Simpsonpt / AppSecEzine

AppSec Ezine Public Repository.
1.09k stars 96 forks source link

Fixed dead links #2

Closed Balhau closed 2 years ago

Balhau commented 3 years ago

~One dead link. Should we remove it?~

Used waybackmachine to recover links

m1el commented 3 years ago

Is there a way to crawl all the links and check if they're dead?

Balhau commented 3 years ago

Is there a way to crawl all the links and check if they're dead?

That's a nice idea. Not sure if that is so trivial however. We got different type of errors. We got dns error type errors we got response from the server but saying the content is not available as well. In this last type of errors is a bit more tricky to automate since the response varies highly from link to link. Some will respond with 404 http. Others simply redirect the page to other content. Well its a bit tricky imo. But the idea is good anyway. Maybe we can think of something.

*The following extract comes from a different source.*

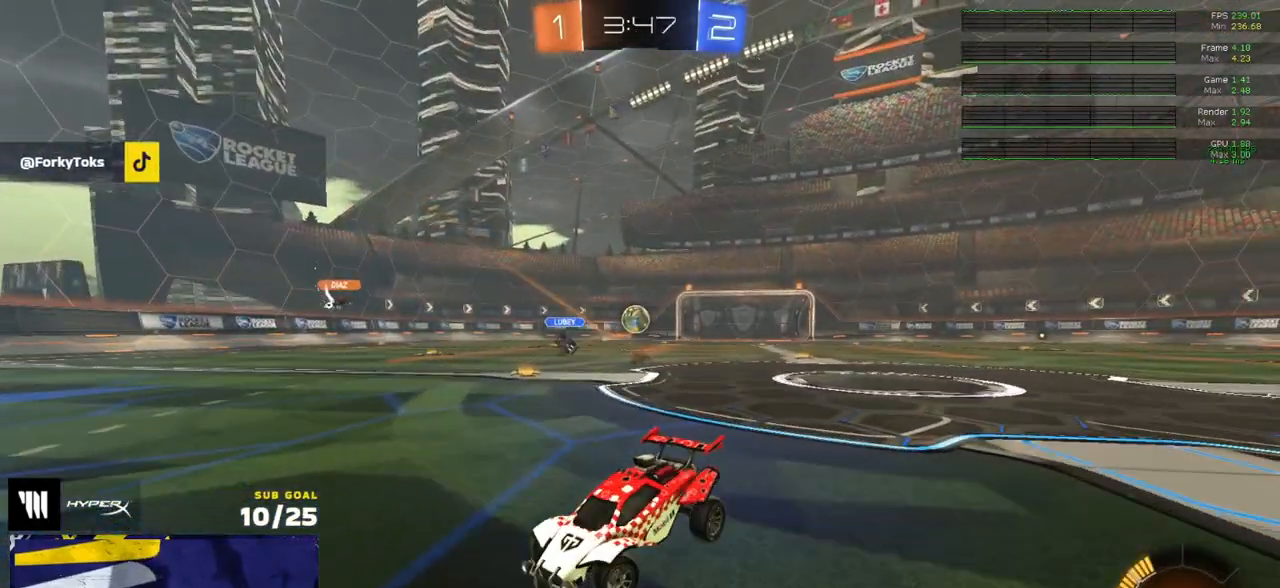
{"buttons": ["R1", "L3"], "left_stick": "up-left", "right_stick": "center", "events": [[50, "A", "down"], [83, "A", "up"], [117, "left_stick", "down"], [150, "A", "down"], [400, "L2", "up"], [417, "A", "up"], [450, "L3", "down"], [467, "R1", "down"], [467, "left_stick", "up-left"]]}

Simpsonpt commented 3 years ago

Hey, first of all, thank you for trying to improve the project! :)

I have some notes on fixing dead links. It's factual that some links already point to Wayback Machine or similar, but they are like that because they were not available anymore at the time of the issue release.

As pointed in the last comment, the variety of results to detect a dead link makes automation a little bit tricky, although there are some easy wins like status 404 and similar. But having this said, I think the repo should stay with the original/released link even if broken nowadays and not with the cached version.*

Why? It will preserve what was released and make it easy to search for the content in Wayback Machine, Google Cache (cache: dork), or any other service with the same goal if needed.

This improvement should happen on side projects, like 5th-year celebration "book" or on the bot that feeds 0XOPOSEC Twitter account. Where we can parse the link from an issue, validate if it is still valid and if not, pick a "restore" strategy.

*I exceptionally update old links when I notice that an URL change happened, but the content is still there, only on a different address (//URL/content -> //URL/new/content), or during the week of the issue and a link is gone, and I want to share it anyways.